LSU Research Bites: AI Analysis of Everyday Speech Helps Detect Dementia Earlier

November 24, 2025

Early detection is one of the biggest challenges in dementia treatment and care.

By the time memory impairments are detectable by a patient or their loved ones, Alzheimer’s disease is typically advanced. Irreversible damage to brain cells makes treating or preventing the progression of this disease difficult.

For decades, clinicians have used memory and drawing tests to detect and diagnose dementia. They list out random words and ask patients to recall them later, or they ask patients to draw a clock to test their problem-solving, visuospatial, and attention skills.

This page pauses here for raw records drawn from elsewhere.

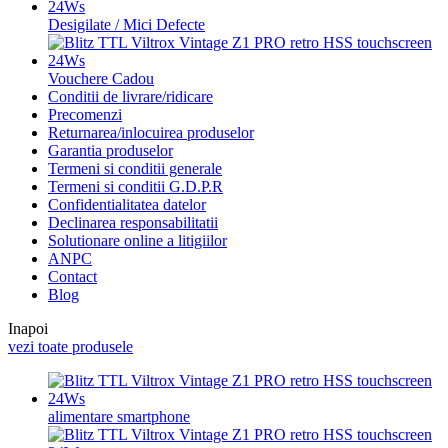
Desigilate / Mici Defecte
Vouchere Cadou
Conditii de livrare/ridicare
Precomenzi
Returnarea/inlocuirea produselor
Garantia produselor
Termeni si conditii generale
Termeni si conditii G.D.P.R
Confidentialitatea datelor
Declinarea responsabilitatii
Solutionare online a litigiilor
ANPC
Contact
Blog
Inapoi
vezi toate produsele
alimentare smartphone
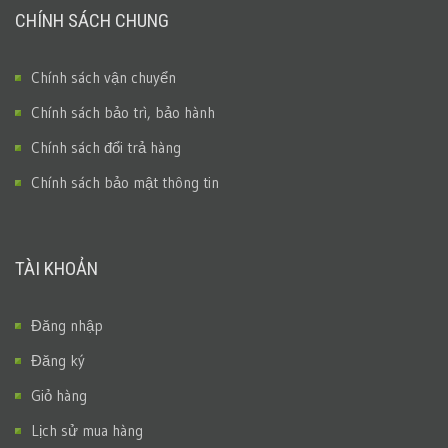
CHÍNH SÁCH CHUNG
Chính sách vận chuyển
Chính sách bảo trì, bảo hành
Chính sách đổi trả hàng
Chính sách bảo mật thông tin
TÀI KHOẢN
Đăng nhập
Đăng ký
Giỏ hàng
Lịch sử mua hàng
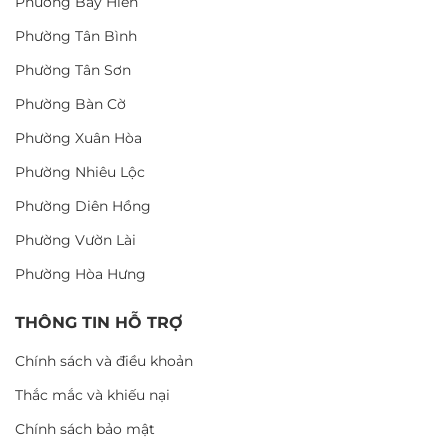
Phường Bảy Hiền
Phường Tân Bình
Phường Tân Sơn
Phường Bàn Cờ
Phường Xuân Hòa
Phường Nhiêu Lộc
Phường Diên Hồng
Phường Vườn Lài
Phường Hòa Hưng
THÔNG TIN HỖ TRỢ
Chính sách và điều khoản
Thắc mắc và khiếu nại
Chính sách bảo mật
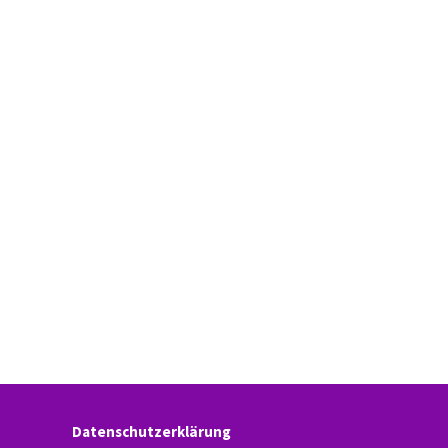
Datenschutzerklärung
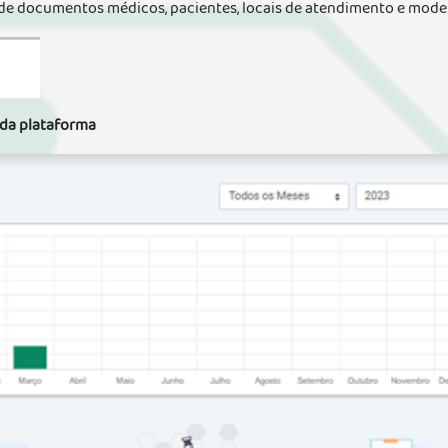
 de documentos médicos, pacientes, locais de atendimento e mod
o da plataforma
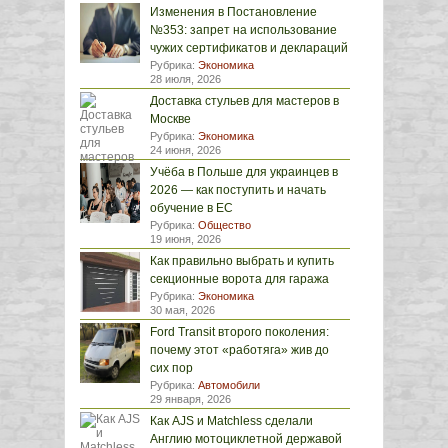
Изменения в Постановление
№353: запрет на использование
чужих сертификатов и деклараций
Рубрика:
Экономика
28 июля, 2026
Доставка стульев для мастеров в
Москве
Рубрика:
Экономика
24 июня, 2026
Учёба в Польше для украинцев в
2026 — как поступить и начать
обучение в ЕС
Рубрика:
Общество
19 июня, 2026
Как правильно выбрать и купить
секционные ворота для гаража
Рубрика:
Экономика
30 мая, 2026
Ford Transit второго поколения:
почему этот «работяга» жив до
сих пор
Рубрика:
Автомобили
29 января, 2026
Как AJS и Matchless сделали
Англию мотоциклетной державой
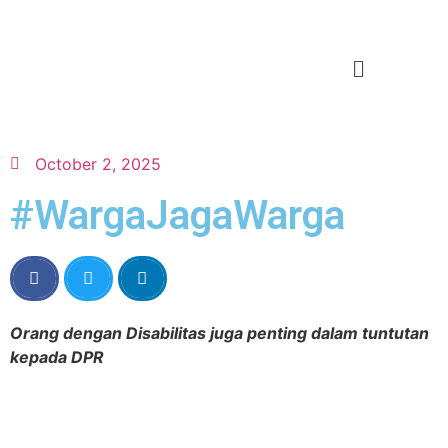
October 2, 2025
#WargaJagaWarga
Orang dengan Disabilitas juga penting dalam tuntutan
kepada DPR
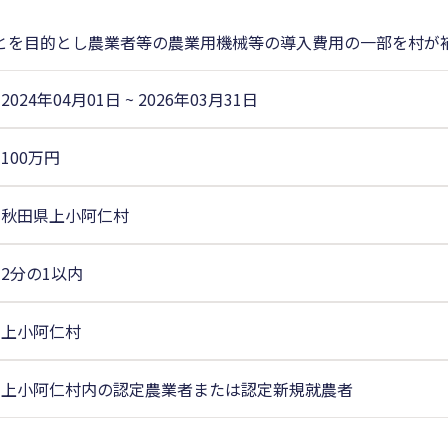
とを目的とし農業者等の農業用機械等の導入費用の一部を村が
2024年04月01日
~
2026年03月31日
100万円
秋田県上小阿仁村
2分の1以内
上小阿仁村
上小阿仁村内の認定農業者または認定新規就農者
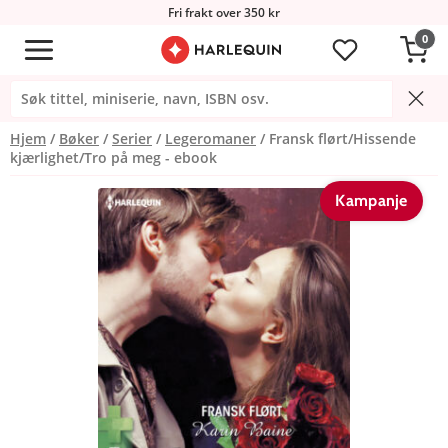
Fri frakt over 350 kr
0
Hjem
Bøker
Serier
Legeromaner
Fransk flørt/Hissende
kjærlighet/Tro på meg - ebook
Kampanje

Problem: Alzheimer’s disease is usually detected in late disease stages, making it difficult to treat or slow its progression. Clinicians need more sensitive diagnostic tools.
Solution: LSU researchers analyzed audio recordings from cognitive and memory tests administered to over 100 older adults. They found that subtle changes in the way someone speaks, such as longer pauses, can reveal cognitive decline in its earlier phases, before other symptoms appear.
Impact: This research may lead the way for new clinical tests of cognitive dysfunction based on AI-detected speech features.

However, the results of these tests aren’t always sensitive to early cognitive changes. They also aren’t reflective of daily life function, where being able to remember where things are in the kitchen while cooking dinner may be more pertinent. Clinicians need tools that can detect cognitive impairment earlier and that accurately reflect daily life function. LSU researchers, including Alex Cohen and PhD alum Ross Divers, leveraged artificial intelligence and subtle changes in speech to address this gap.

“AI really can be useful in detecting subtle behaviors that relate to cognition, memory, and thinking.” Divers said.

Divers and colleagues analyzed audio recordings from cognitive and memory tests administered to over 100 older adults. They used AI to look for patterns of speech that varied between healthy adults and those diagnosed with mild cognitive impairment or mild Alzheimer’s disease.

They found that longer pauses in speech, especially during memory tests, can reveal cognitive decline in its earlier phases, before other symptoms appear. This suggests that taking longer to remember something, even if ultimately being able to remember it, could be indicative of early mental changes associated with dementia.

“If we can detect disease in earlier stages, we can help people get targeted treatments earlier,” Divers said.

The project was funded by a CART grant and conducted in collaboration with Marymount University, the University of Colorado, and the University of Tromso in Norway.

Divers earned his Ph.D. from LSU. In his research, he is interested in developing new tech-based assessments of dementia and other disorders, such as depression. He is currently a postdoctoral fellow in neuropsychology at the Ohio State University Wexner Medical Center.

Read the paper: Divers, R., Cohen, A. S., Elvevåg, B., Chandler, C., Turner, R. S., Reynolds, B., & Diaz-Asper, C. (2025). Speech production as an artificial intelligence-based ‘process’ measure of cognition sensitive to mild cognitive impairment and Alzheimer’s disease. The Clinical Neuropsychologist, 1-16.

A meta-analysis replicating the findings from this study in the larger literature has been accepted for publication: "Speech pause and speech rate for evaluating Alzheimer’s and Mild Cognitive Impairment: A Meta-analysis.”